Segment Start: SOURCE TEXT

Abisko CPU architecture.

Understanding of the underlying architecture in Abisko is essential in obtaining optimal performance for all but trivial use cases.

Abisko is comprised of 318 compute nodes, each with 4 sockets of AMD Opteron 6238 (also known as Interlagos, Bulldozer core). They are clocked at 2.6GHz nominally, with overclock/TurboMode of up to 3.2GHz depending on how many cores are idle.

The 308 thin nodes have 128GB of DDR3-1600 RAM, the remaining 10 fat nodes have 512GB of DDR3-1066 RAM.

The Abisko compute nodes are to be considered complex Non-Uniform Memory Access (NUMA) machines, where the layout of memory in relation to the computing cores used can make a huge difference in real-life performance. Even though they physically have 4 CPU sockets with 12 cores each, they are in fact architecturally 8 NUMA Nodes with 6 cores each. One confusing aspect to note is that one such NUMANode is simply called a node in AMD documentation, naturally this can be confused with a compute node (which we also tend to call just a node at times).

Resources within a NUMANode are tightly coupled with a high speed crossbar switch which means that access to resources within a NUMANode are fast. The figure below details a NUMANode in a thin compute node.

Segment End: SOURCE TEXT
Segment Start: GIVEN DATA

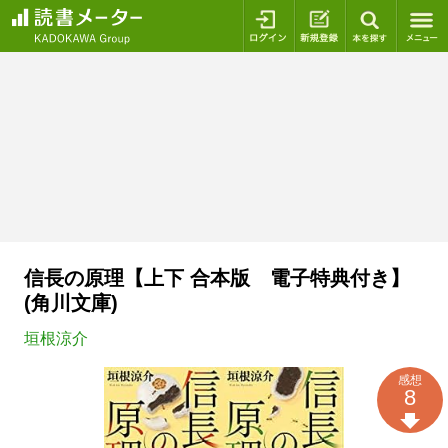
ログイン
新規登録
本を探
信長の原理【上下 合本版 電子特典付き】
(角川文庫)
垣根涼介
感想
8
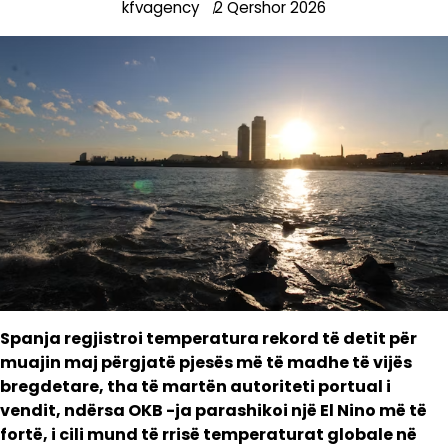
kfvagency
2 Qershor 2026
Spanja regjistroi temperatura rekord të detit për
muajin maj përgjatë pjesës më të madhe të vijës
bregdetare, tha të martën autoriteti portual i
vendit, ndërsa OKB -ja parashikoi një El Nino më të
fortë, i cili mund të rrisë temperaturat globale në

Segment End: GIVEN DATA

EXERCISES TO COMPLETE »
• A. Set down both rows of the dataset excerpts word for word, omitting the pictures.
• B. Resume the text on Abisko CPU architecture, starting right after its final sentence.

ANSWERS »
• A.
ログイン
新規登録
本を探
信長の原理【上下 合本版 電子特典付き】
(角川文庫)
垣根涼介
感想
8
kfvagency
2 Qershor 2026
Spanja regjistroi temperatura rekord të detit për
muajin maj përgjatë pjesës më të madhe të vijës
bregdetare, tha të martën autoriteti portual i
vendit, ndërsa OKB -ja parashikoi një El Nino më të
fortë, i cili mund të rrisë temperaturat globale në

• B.
Abisko CPU layout

Within a NUMANode each Compute Unit consists of two cores that shares L2 cache and FPU. The L3 cache is shared between all Compute Units in the NUMANode.

These NUMANodes are connected to each other with HyperTransport 3.0 links. The bandwidth is limited to 12GB/s between the two NUMANodes in a socket and 6GB/s to other NUMANodes as shown in the following figure taken from the AMD documentation:

AMD G34r1 4P topology

To optimize the performance of a compute job one has to take care to ensure that the memory used by a compute core is placed as optimal as possible in this rather complex memory hierarchy. The obvious recommendation is to use resources within a NUMANode if at all possible, as this will yield the optimum performance. Accessing resources within the same socket is also pretty efficient and only one full-width HyperTransport hop away. Moving beyond the socket you need to be aware of the limitations imposed by the half-width HyperTransport links and the link topology.

It is thus best to view an Abisko compute node as multiple 6-core islands with a really fast interconnect for communicating with the other 6-core islands within the same compute node.

References

http://support.amd.com/us/Processor_TechDocs/42301_15h_Mod_00h-0Fh_BKDG.pdf
http://www.siliconmechanics.com/files/BulldozerInterlagosInfo.pdf
http://www.olcf.ornl.gov/wp-content/uploads/2012/01/TitanWorkshop2012_Da...